▶ [SOURCE DATA]:
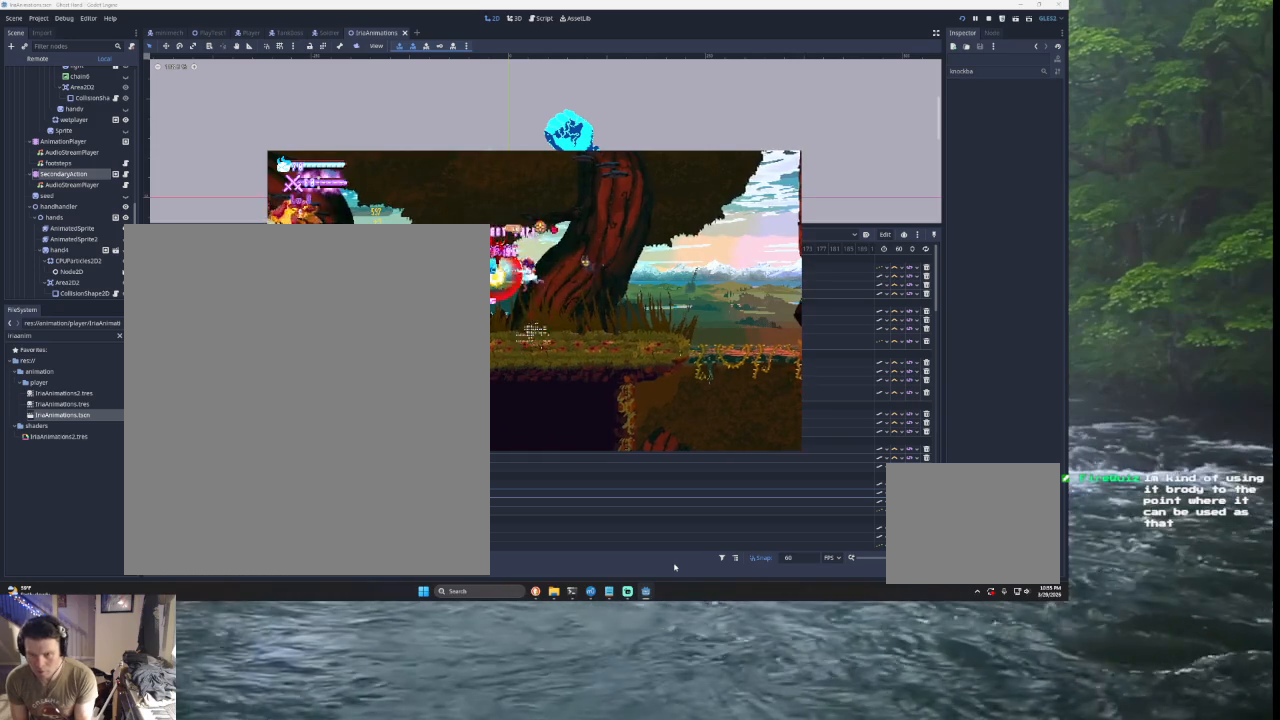
{"buttons": [], "left_stick": "center", "right_stick": "center", "events": [[67, "SQUARE", "up"], [67, "left_stick", "right"], [100, "TRIANGLE", "up"], [233, "left_stick", "center"], [300, "left_stick", "left"], [467, "left_stick", "center"]]}
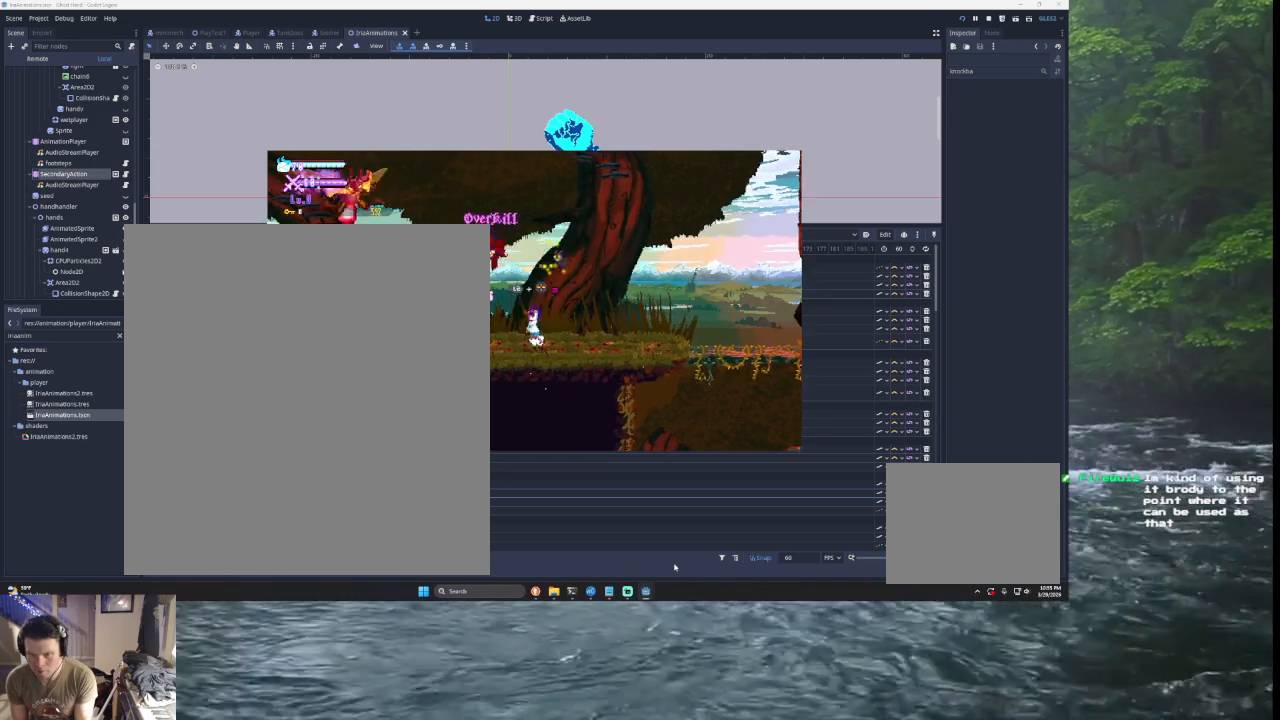
{"buttons": ["SQUARE", "TRIANGLE", "L2"], "left_stick": "left", "right_stick": "center", "events": [[67, "TRIANGLE", "down"], [267, "TRIANGLE", "up"], [267, "left_stick", "left"], [367, "L2", "down"], [367, "TRIANGLE", "down"], [500, "SQUARE", "down"]]}
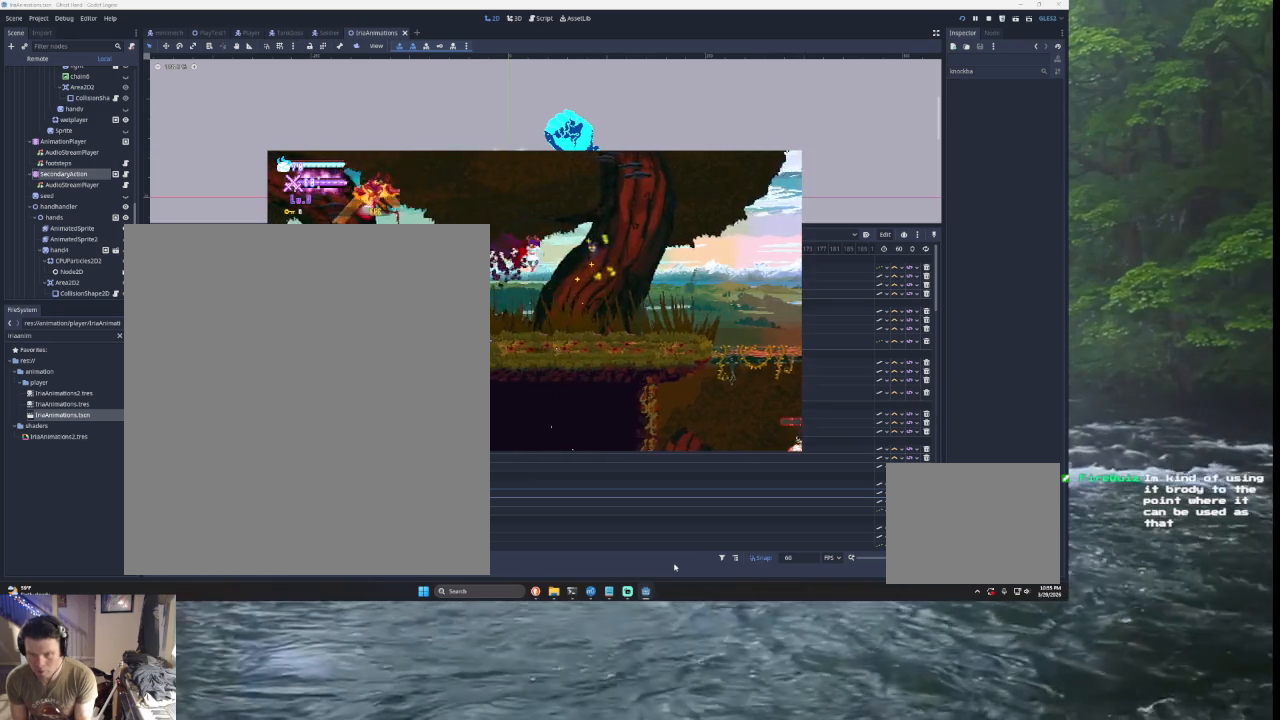
{"buttons": [], "left_stick": "center", "right_stick": "center", "events": [[233, "SQUARE", "up"], [267, "L2", "up"], [267, "TRIANGLE", "up"], [333, "left_stick", "down-right"], [500, "left_stick", "center"]]}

▶ [WHAT TO PRODUCE]: Repeat the material above precisely as it appears, omitting the images it contains.

▶ [EXPECTED OUTPUT]:
{"buttons": [], "left_stick": "center", "right_stick": "center", "events": [[67, "SQUARE", "up"], [67, "left_stick", "right"], [100, "TRIANGLE", "up"], [233, "left_stick", "center"], [300, "left_stick", "left"], [467, "left_stick", "center"]]}
{"buttons": ["SQUARE", "TRIANGLE", "L2"], "left_stick": "left", "right_stick": "center", "events": [[67, "TRIANGLE", "down"], [267, "TRIANGLE", "up"], [267, "left_stick", "left"], [367, "L2", "down"], [367, "TRIANGLE", "down"], [500, "SQUARE", "down"]]}
{"buttons": [], "left_stick": "center", "right_stick": "center", "events": [[233, "SQUARE", "up"], [267, "L2", "up"], [267, "TRIANGLE", "up"], [333, "left_stick", "down-right"], [500, "left_stick", "center"]]}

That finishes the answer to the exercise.